Dans Le rêve algérien, Jean-Paul Lledo suit les retrouvailles de l’ancien journaliste français militant de l’Algérie indépendante, Henri Alleg, dans ses retrouvailles avec ses anciens compagnons de lutte. D’Alger à Annaba, en passant par Constantine et Oran, le voyage avec l’ancien directeur d’Alger Républicain est un vrai bonheur.

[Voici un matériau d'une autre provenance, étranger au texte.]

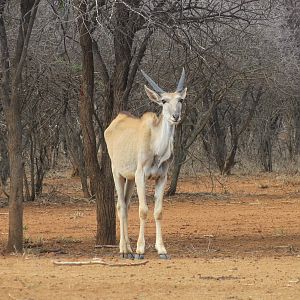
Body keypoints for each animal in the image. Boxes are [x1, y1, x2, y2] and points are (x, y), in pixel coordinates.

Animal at [104, 68, 186, 258]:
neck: (156, 147)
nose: (176, 116)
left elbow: (158, 212)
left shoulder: (161, 177)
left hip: (130, 179)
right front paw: (140, 250)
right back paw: (125, 250)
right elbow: (143, 210)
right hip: (117, 173)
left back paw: (126, 248)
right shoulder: (141, 175)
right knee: (121, 206)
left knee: (124, 205)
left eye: (180, 100)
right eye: (163, 101)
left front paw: (161, 249)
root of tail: (115, 121)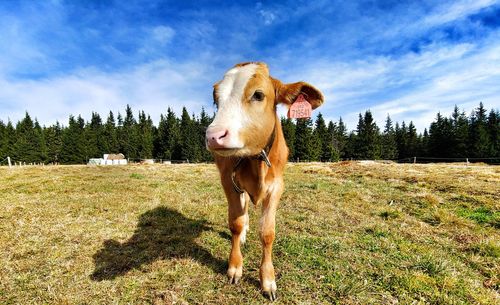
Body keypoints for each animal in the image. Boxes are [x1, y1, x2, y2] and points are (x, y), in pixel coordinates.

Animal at [204, 61, 324, 300]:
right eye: (216, 100)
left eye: (258, 95)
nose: (213, 136)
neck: (254, 162)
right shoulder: (228, 182)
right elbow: (235, 223)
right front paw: (235, 267)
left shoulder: (277, 187)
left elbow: (267, 233)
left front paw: (268, 280)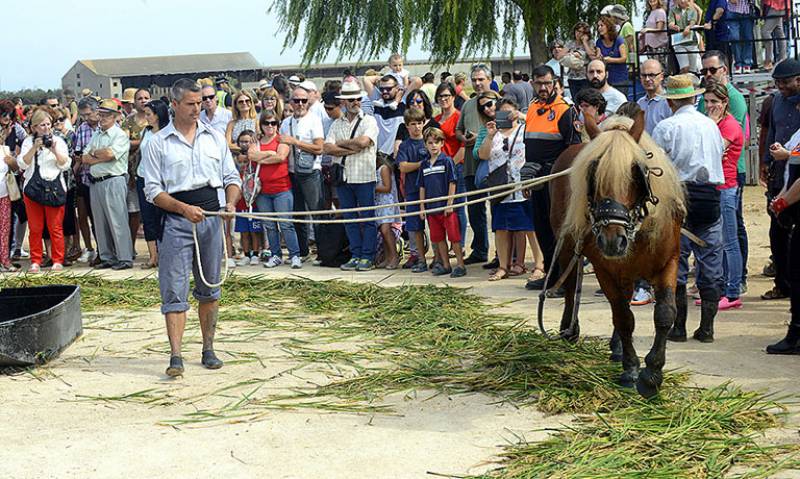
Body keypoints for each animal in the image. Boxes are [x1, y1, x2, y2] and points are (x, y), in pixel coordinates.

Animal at [552, 112, 688, 398]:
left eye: (637, 173)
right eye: (593, 175)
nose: (613, 241)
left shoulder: (668, 262)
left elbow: (664, 314)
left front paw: (652, 374)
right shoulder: (606, 270)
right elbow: (624, 318)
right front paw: (631, 370)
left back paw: (616, 348)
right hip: (568, 245)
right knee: (570, 287)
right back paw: (570, 329)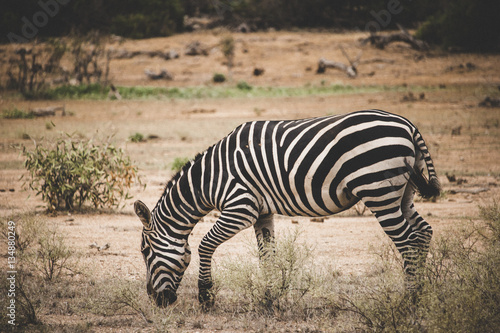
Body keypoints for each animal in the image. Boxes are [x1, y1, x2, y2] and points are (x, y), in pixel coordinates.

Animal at [135, 109, 440, 306]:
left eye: (145, 252)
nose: (155, 300)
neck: (211, 178)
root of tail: (409, 125)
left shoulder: (240, 207)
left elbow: (205, 244)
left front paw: (206, 297)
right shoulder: (262, 212)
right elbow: (267, 257)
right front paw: (269, 300)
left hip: (378, 191)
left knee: (408, 241)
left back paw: (409, 301)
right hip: (403, 193)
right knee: (423, 232)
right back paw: (422, 294)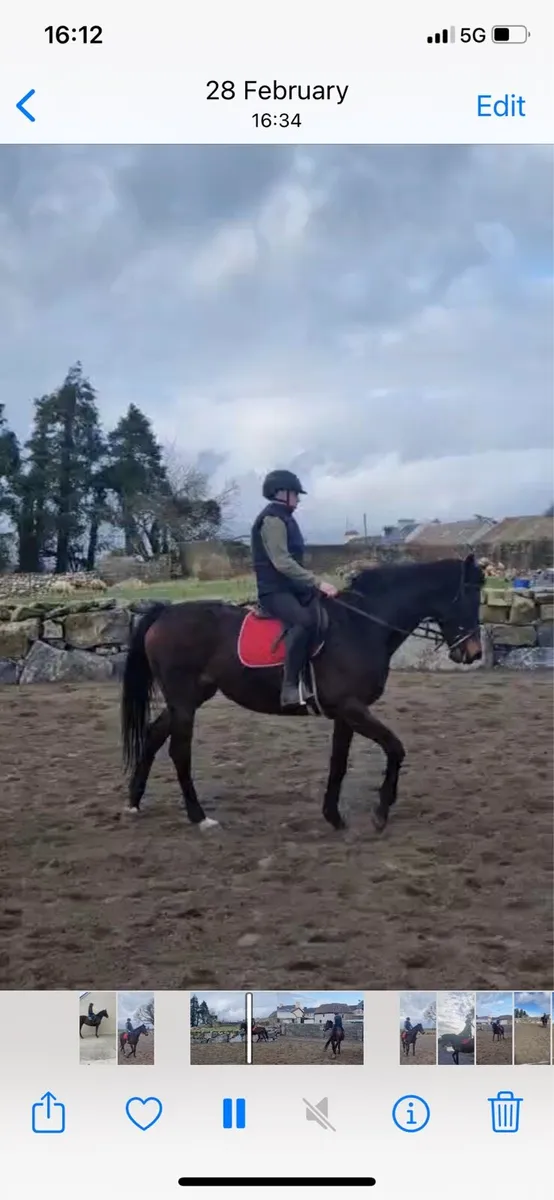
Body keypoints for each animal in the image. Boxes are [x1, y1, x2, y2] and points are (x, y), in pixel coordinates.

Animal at [121, 554, 483, 834]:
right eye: (468, 595)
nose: (474, 653)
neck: (360, 626)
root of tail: (164, 613)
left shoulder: (345, 713)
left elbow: (339, 763)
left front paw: (334, 817)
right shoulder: (352, 708)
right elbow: (395, 749)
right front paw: (380, 813)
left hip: (189, 698)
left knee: (153, 735)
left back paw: (134, 803)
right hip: (184, 702)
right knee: (179, 752)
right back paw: (199, 818)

Pour son dernier documentaire, Le rêve algérien, le réalisateur Jean-Paul Lledo a demandé « à Henri Alleg de retourner en Algérie pour retrouver, 40 ans après, ses anciens compagnons ». Henri Alleg est l’ex-directeur du mythique quotidien « pro-Algérie libre » Alger Républicain, interrompu avant et après l’indépendance algérienne pour avoir ouvert ses colonnes aux tendances démocratiques du pays. Henri Alleg, également membre du Parti communiste algérien (PCA), a été parmi les premiers a dénoncer, pour l’avoir subie, la torture pratiquée par l’armée française dans La Question (1958). Ce voyage retour, Jean-Pierre Lledo déclare le lui avoir demandé « pour tenter de retrouver ce rêve d’une Algérie multiethnique qui [l]’a fait grandir ». Un rêve que le réalisateur, né d’une mère judéo-berbère et d’un père d’origine catalane, fait toujours, malgré son exil « forcé » en France depuis 1992.

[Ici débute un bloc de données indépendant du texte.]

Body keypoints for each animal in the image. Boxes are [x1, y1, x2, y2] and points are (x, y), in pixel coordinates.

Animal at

L’objet du film reste les retrouvailles d’Henri Alleg avec ses illustres compagnons, tous plus formidables les uns que les autres. Le projectionniste du cinéma d’Annaba, qu’il ne lâche plus, ou encore le jardinier de Cherchell, quarante ans qu’il ne les avait pas vu. D’Alger à Annaba et de Constantine à Oran, en finissant par Cherchell, c’est un véritable bonheur que d’assister à ces rencontres. Les témoignages, émouvants de tristesse ou de drôlerie, s’enchaînent parfaitement sans jamais laisser place à l’ennui.
Rêves brisés
Henri Alleg, de son vrai nom Harry Salem, peut difficilement contenir ses sanglots lorsqu’il visite, à Alger, les lieux où ses amis et lui-même ont été emprisonnés et torturés. La villa Susini, la prison Barberousse … certains de ses amis y ont laissé leur vie. Tel le mathématicien Maurice Audin, membre du PCA, ou l’aspirant Henri Maillot, qui déserte l’armée française en volant un camion de munitions. L’ancien journaliste donne une idée de sa force de caractère, lorsqu’il avoue s’en être voulu d’avoir souhaité la mort de ses tortionnaires, alors même qu’il était torturé ! L’agent de liaison Eliette Loup est tout aussi formidable lorsqu’elle se dispute avec ses amis, qui veulent lui faire admettre qu’elle s’est sacrifiée, ou, tout du moins, qu’elle en a fait « plus » que d’autres pour l’Algérie. Il n’y a pas de « plus », s’énerve-t-elle. « Je n’ai fait que ce que j’avais à faire. »
Henri Alleg termine son voyage à Cherchell, auprès d’un ancien combattant qui a perdu ses trois frères durant la guerre. Bougon, il cultive son coin de jardin dans cette ville magnifique située à l’ouest d’Alger, et fustige les autorités pour avoir voulu être « plus royalistes que le roi » (comprendre plus intégristes que les intégristes). Ils ont rasé les vignes qui faisaient la richesse de la région, explique-t-il, et maintenant, ils dépensent de l’argent pour les replanter. Le Cherchellois se désole de voir les Algériens, pour échapper au chômage, vendre tout et n’importe quoi à tous les coins de rue. Il y aurait tant d’autres choses à faire. « Mes voisins m’ont même demandé pourquoi je n’ouvrais pas un commerce dans mon garage », s’amuse-t-il.
Le rêve algérien est comme un recueil de témoignages de personnes qui ont aimé et aiment l’Algérie. Il laisse entrevoir ce que ce beau pays aurait pu être si ceux qui se sont battus pour sa libération, de l’intérieur, avaient pu y occuper quelques fonctions.
Le rêve algérien, de Jean-Pierre Lledo (documentaire, 110 minutes)
Sortie française le 26 novembre 2003. Sortie algérienne en janvier 2004.